Lou............ I have to admit, your plans have me worried. While I love the idea of a vacation, I'm worried because you have worked SO HARD to gain some financial stability in your life. Your husband makes good money but he's still in debt, correct? In fact, part of the problem when you split was that there wasn't any real savings because of his poor money management. Now it sounds like he's pulling you along on another bad financial decision.
When he makes so much more than you, why are you footing half the bill for this trip? How is he planning on paying his debts during this time? Do you have enough to travel for four months WITHOUT tapping into the money set aside for renting and furnishing a new place?
If, God forbid, you embark on this adventure and then realize that the new relationship isn't going to work, will you have enough savings to tide you over until you get a new job and place to live?

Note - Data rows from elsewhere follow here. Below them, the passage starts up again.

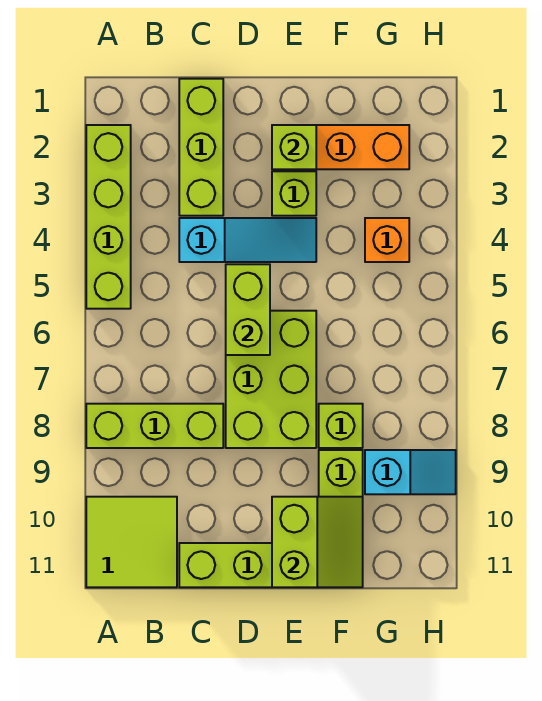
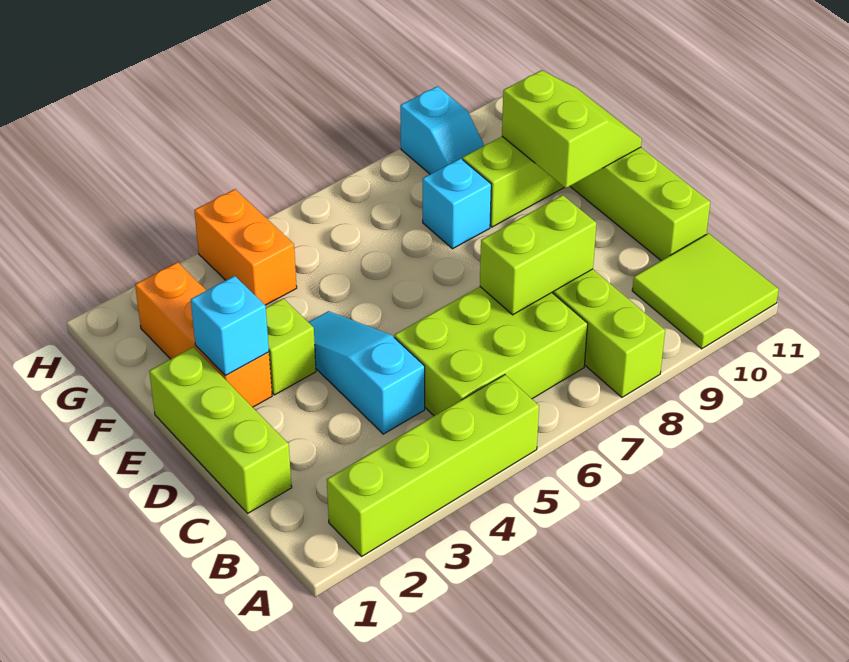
lime brick C1:C3 level 1 -> lime brick C1:E1 level 1
lime brick D5:D6 level 2 -> lime brick C7:C8 level 2
lime brick D6:E8 level 1 -> lime brick B5:C7 level 1
lime brick E2 level 2 -> cyan brick E2 level 2
lime slope E10:F11 level 2 top E -> lime slope E10:F11 level 2 top 10
lime brick F8 level 1 -> cyan brick F8 level 1
orange brick G4 level 1 -> orange brick G4:H4 level 1
cyan slope G9:H9 level 1 top G -> cyan slope G9:H9 level 1 top H

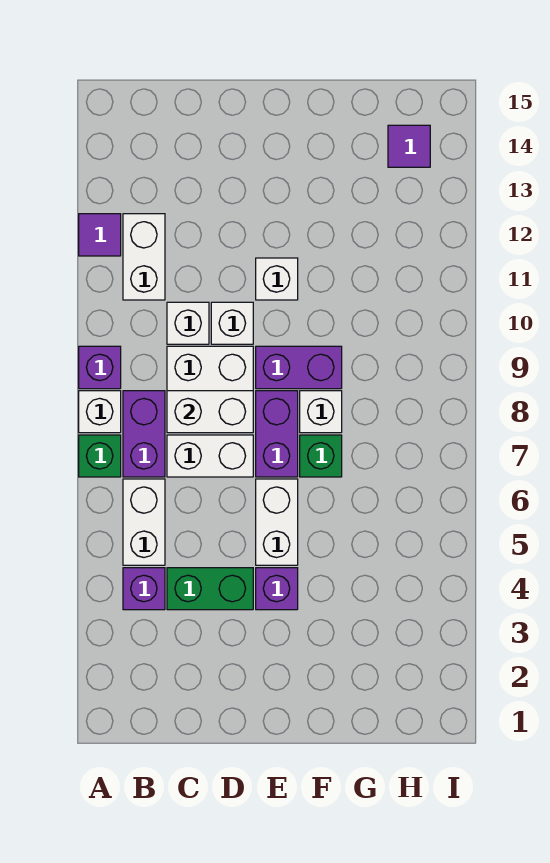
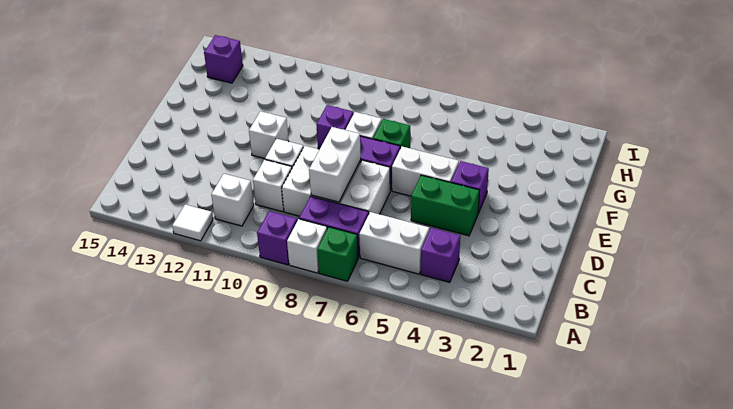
purple tile A12 level 1 -> white tile A12 level 1
white brick B11:B12 level 1 -> white brick B11 level 1
green brick C4:D4 level 1 -> green brick D4:D5 level 1
purple brick E9:F9 level 1 -> purple brick F9 level 1
purple tile H14 level 1 -> purple brick H14 level 1

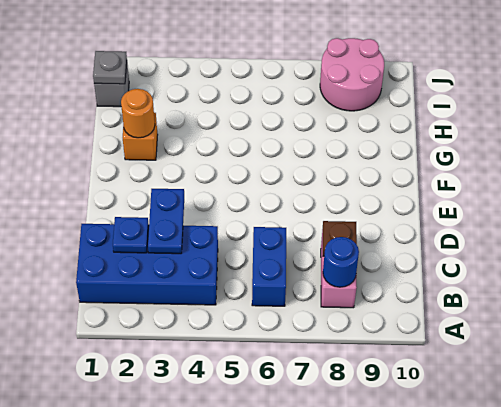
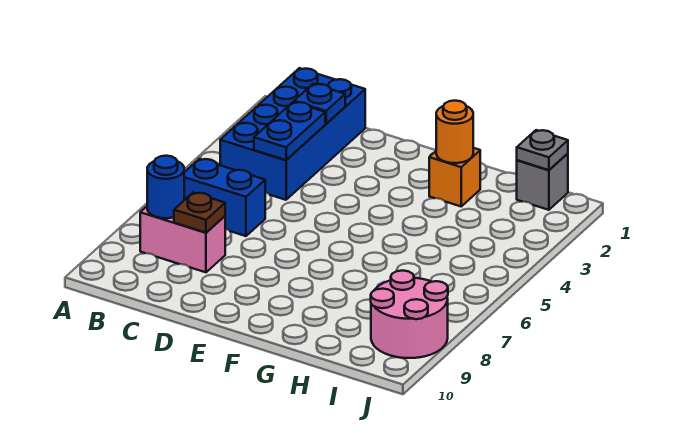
blue plate C3:D3 level 2 -> blue plate C3:C4 level 2

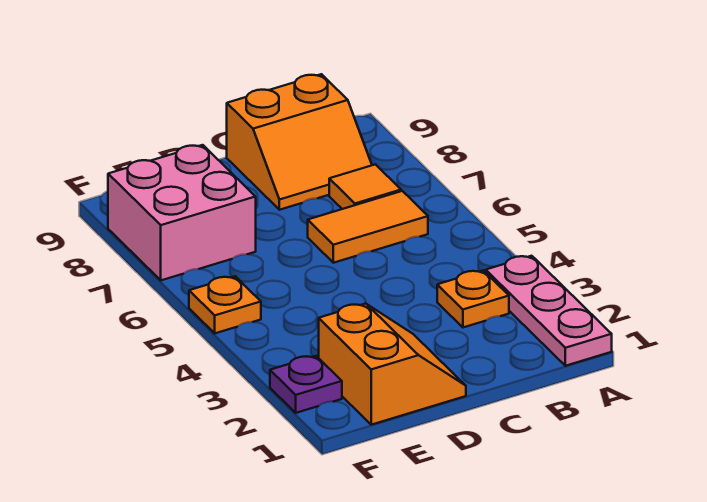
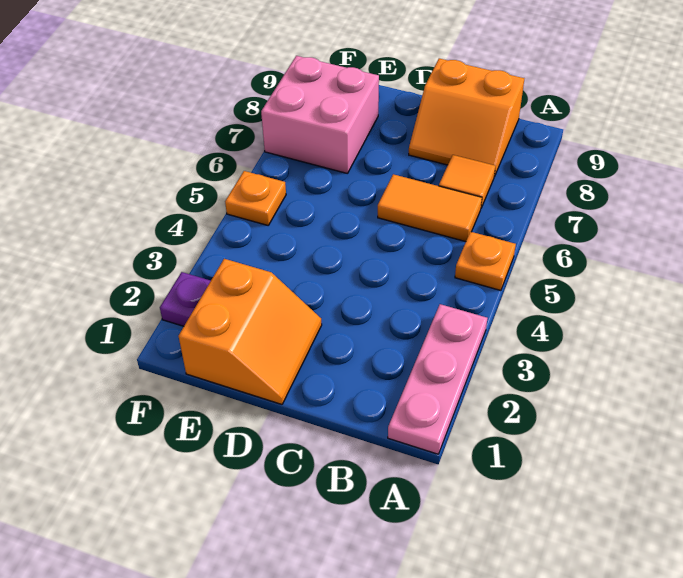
orange plate B3 level 1 -> orange plate A5 level 1

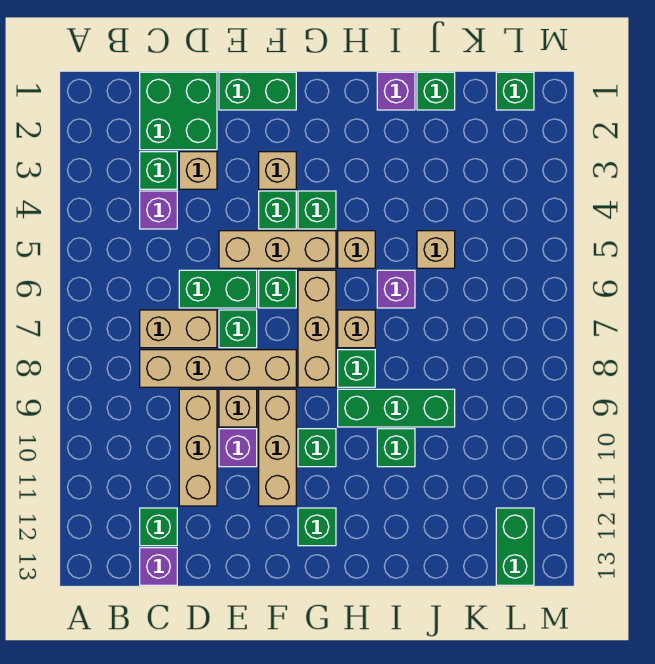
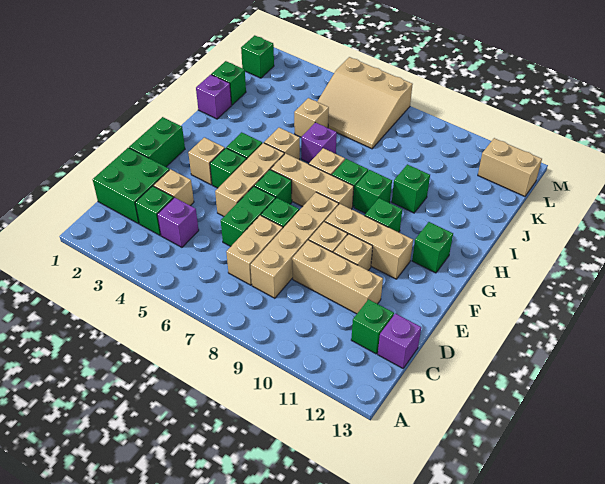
purple brick E10 level 1 -> tan brick E10 level 1
green brick H9:J9 level 1 -> green brick H9 level 1
none -> tan slope K5:M7 level 1 top M
green brick L12:L13 level 1 -> tan brick L12:L13 level 1

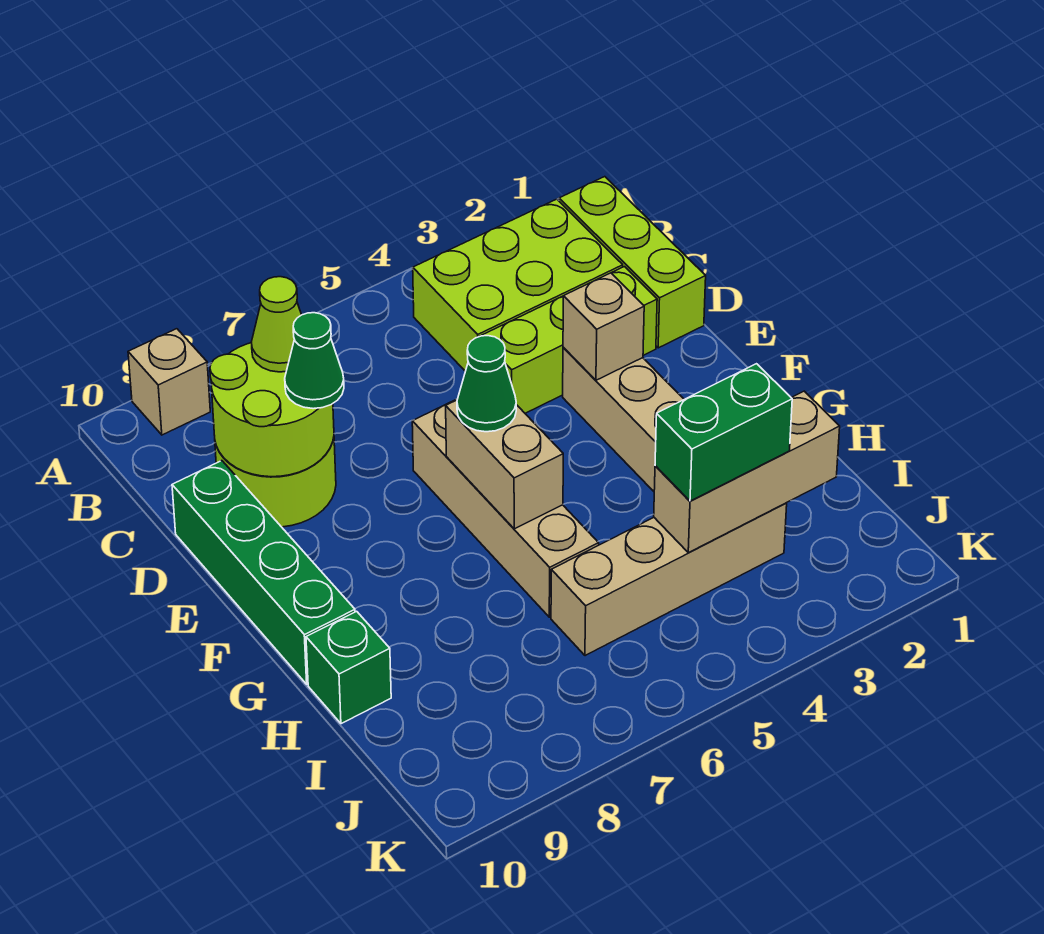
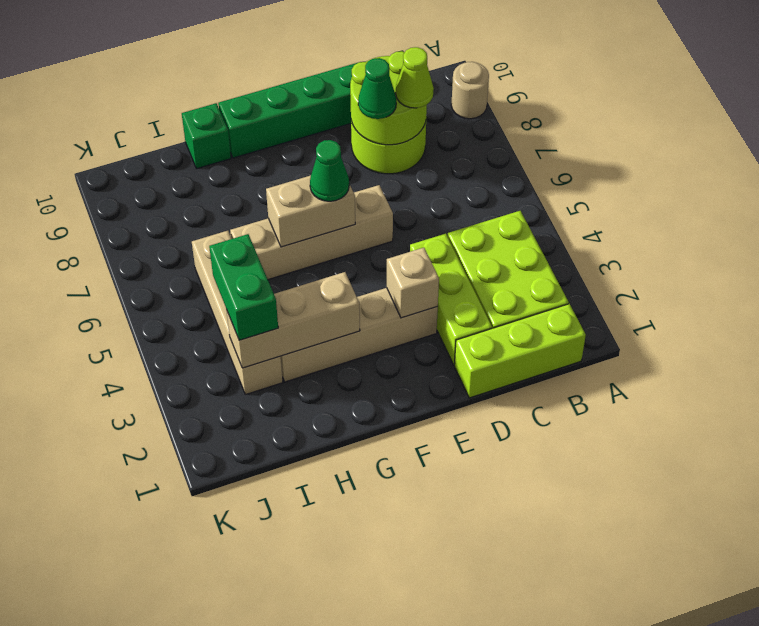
tan brick A9 level 1 -> tan round brick A9 level 1
tan brick I2:I4 level 2 -> tan brick G3:I3 level 2

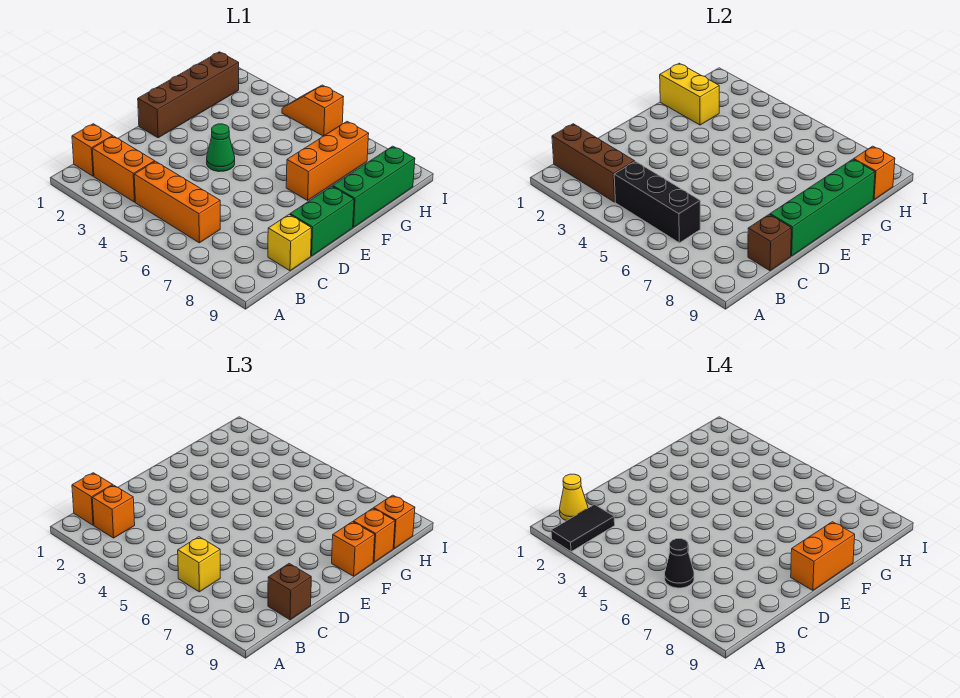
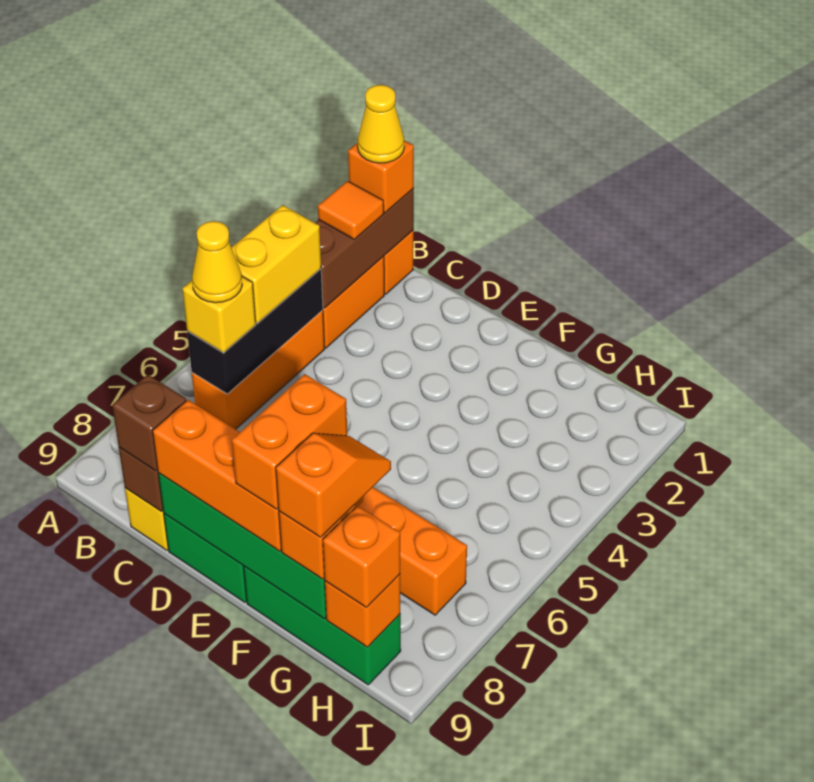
black tile A2:B2 level 4 -> none
orange brick B2 level 3 -> orange tile B2 level 3
black cone B6 level 4 -> yellow cone B6 level 4
brown brick E1:H1 level 1 -> none
green cone E4 level 1 -> none
orange brick E9:F9 level 4 -> orange brick F8:F9 level 4
orange brick F9 level 3 -> orange brick D9:F9 level 3
yellow brick G1:G2 level 2 -> yellow brick B4:B5 level 3
orange slope I4:I5 level 1 top 5 -> orange slope G8:G9 level 4 top 9

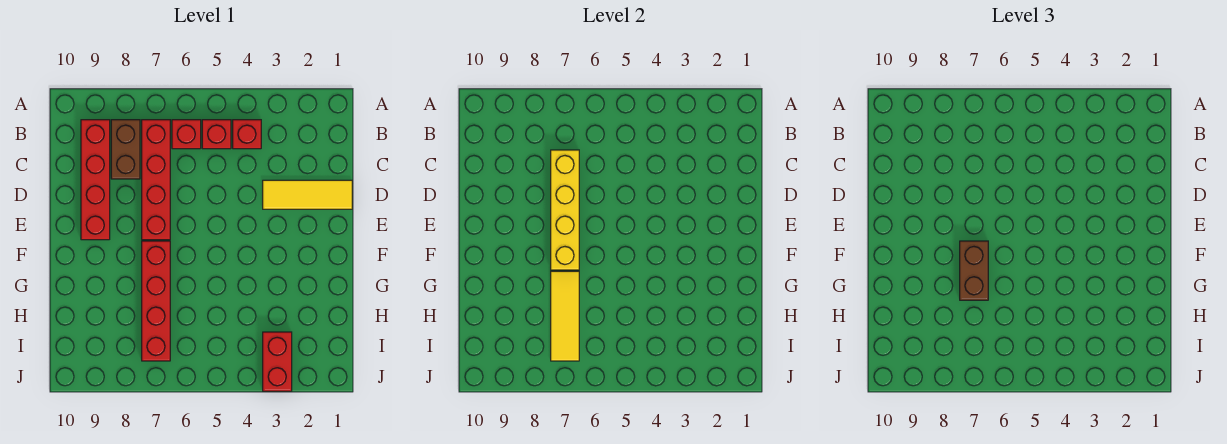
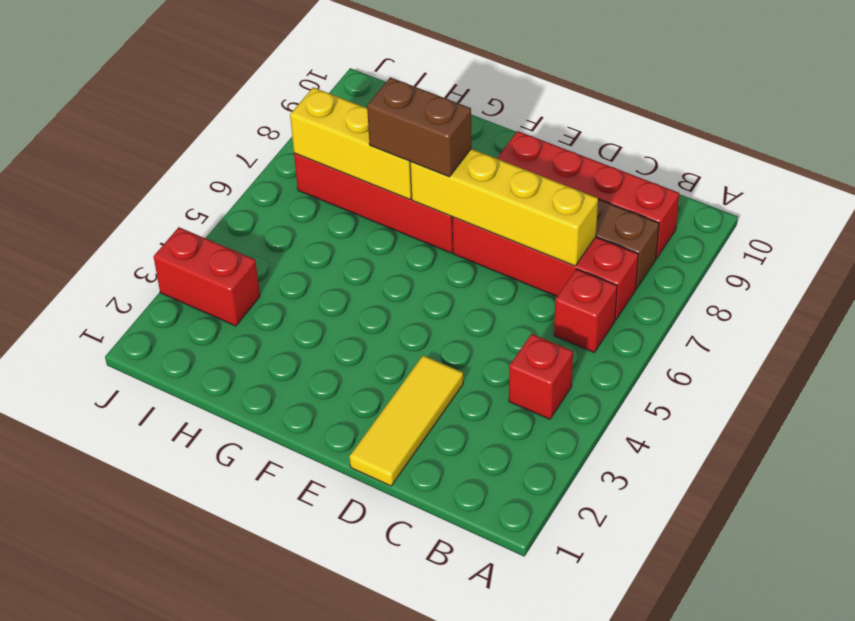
red brick B5 level 1 -> none
yellow tile G7:I7 level 2 -> yellow brick G7:I7 level 2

Sorry to throw cold water on your plans, but it just sounds like an old pattern of going along with his bad financial decisions. I'd hate to see you struggling again in a few months with no savings. And the exhaustion you feel from your untreated thyroid disease is not going to get better until you are treated!
Is there a way to take a trip without completely wrecking your finances? How about renting a caravan, instead of buying (so you don't risk getting stuck for a large repair bill) and going for just a month (instead of four) then getting serious about looking for work and a place to live (which might easily eat up your remaining savings by the time you find a place)?